Satu peristiwa di zaman Rasululullah SAW pernah terjadi wabah yang menular dan mematikan, “Nabi mengingatkan umatnya untuk tidak dekat dengan wilayah yang sedang terkena wabah. Dan sebaliknya jika berada di dalam tempat yang terkena wabah dilarang untuk keluar. Maka konsep lockdown, atau PSBB itu sudah sesuai dengan anjuran Rasulullah SAW,” paparnya.
Sedangkan upaya penyembuhannya ialah dengan berobat, dalam fikih Islam, berobat harus menggunakan barang yang halal. Seperti yang Nabi katakan, Allah tidak menjadikan obat pada barang yang haram,” (HR. Bukhari dan Baihaqi).
Akan tetapi untuk menghasilkan produk halal, di samping bahannya (dzat) harus halal, menurutnya proses produksinya juga harus terjaga dari kontaminasi bahan haram dan/atau najis.
“Atas dasar itulah kemudian Majelis Ulama Indonesia (MUI) mengeluarkan fatwa terkait penggunaan yang diproduksi oleh Sinovac Life Sciences Co. Ltd. China dan PT. Bio Farma (Persero). Sebagai bentuk ikhtiar untuk mewujudkan dan mencegah terjadinya penularan Covid-19, tetapi dengan syarat harus menggunakan vaksin yang halal dan suci,” jelasnya.
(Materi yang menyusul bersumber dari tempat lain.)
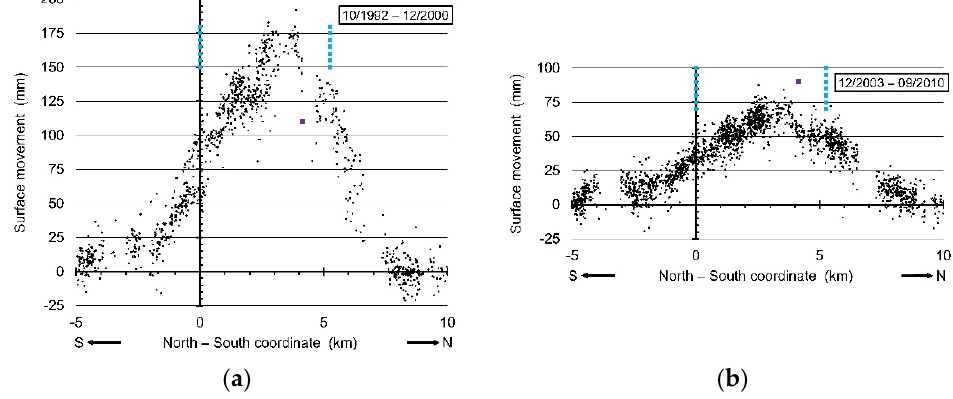
Figure 1. Variation of the uplift along a north–south transect, above the coal mine of Eisden, Belgium: ( a ) From October 1992 through December 2000; ( b ) From December 2003 through September 2010. Along this transect, the mining took place between 0 and 5.25 km (blue square dotted lines). The position of the central shafts is indicated by purple square (north–south coordinate of 4.1 km).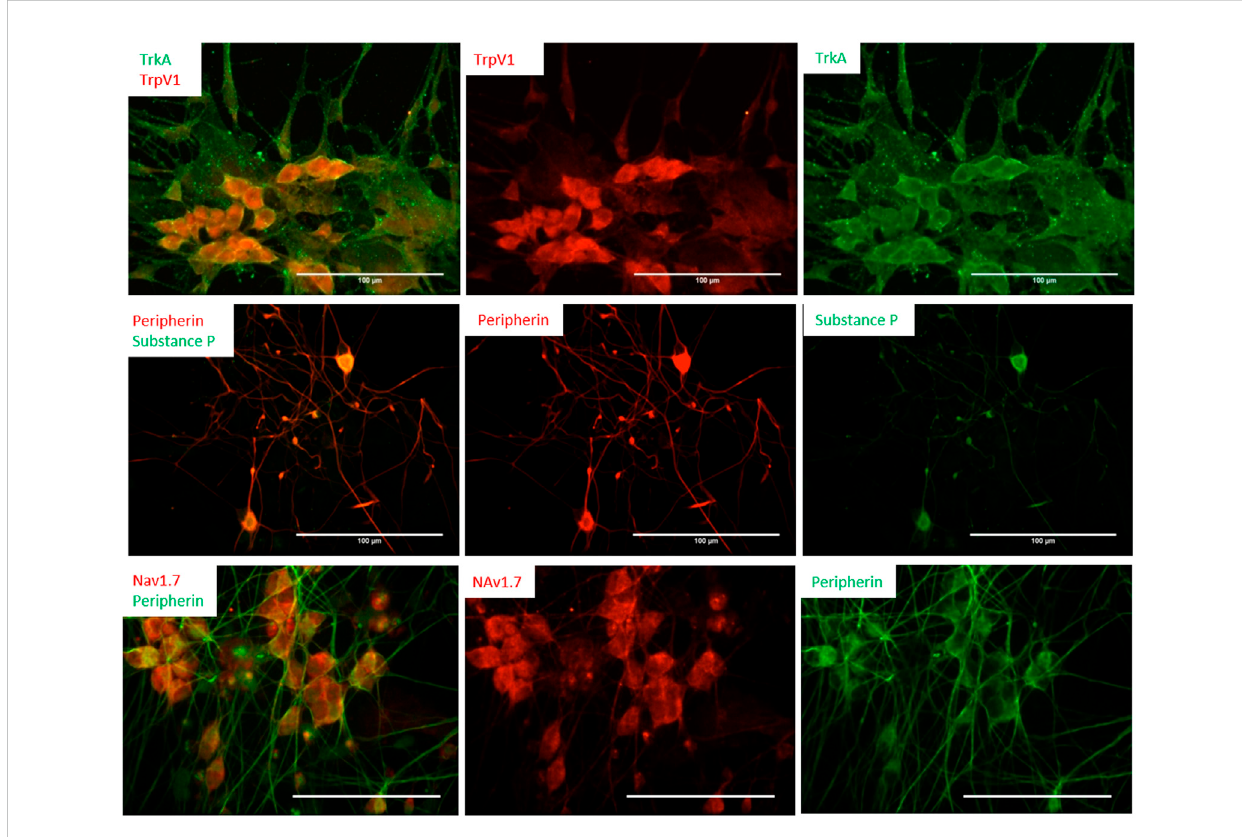
FIGURE 2 Differentiation of nociceptors from human iPSCswas characterized by immunocytochemistry. The cells wereimmunostained for the expression of NGF and the VR1 receptors TrkA and TrpV1 (Day 14, top panel), as well as the neuropeptides Substance P (Day 16, middle panel) and Nav1.7 (D21, bottom panel). Scale bar: 100 μ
Menurutnya, hal ini juga sejalan dengan tujuan yang disyariatkan ajaran Islam yakni Maqashid Al-Syariah yang memuat lima hal; menjaga agama, menjaga jiwa, menjaga harta, menjaga keturunan dan menjaga akal.
“Oleh karen itu pemerintah wajib menjamin pemeliharaan kesehatan masyarakat, baik melalui pendekatan promotif, preventif, kuratif, maupun rehabilitatif. Dan pemerintah wajib menjamin ketersediaan vaksin halal untuk kepentingan imunisasi bagi masyarakat. Serta mengimplementasikan keharusan sertifikasi halal seluruh vaksin, termasuk meminta produsen untuk segera mengajukan sertifikasi produk vaksin sesuai ketentuan peraturan perundang-undangan,” paparnya.
Selain itu pemerintah bisa melibatkan tokoh agama dan masyarakat untuk melakukan sosialisasi pelaksanaan imunisasi, serta turut berpartisipasi menjaga kesehatan, termasuk dengan memberikan dukungan pelaksanaan imunisasi.
Selain Ketua MUI Asrorun Niam Sholeh, hadir juga sebagai narasumber Tim Pakar Satuan Tugas Penanggulangan Covid-19 dr. Hindra Irawan Satari, dan Direktur Pencegahan dan Pengendalian Penyakit Menular Langsung Ditjen P2P, Kementerian Kesehatan RI dr. Siti Nadia Tarmizi.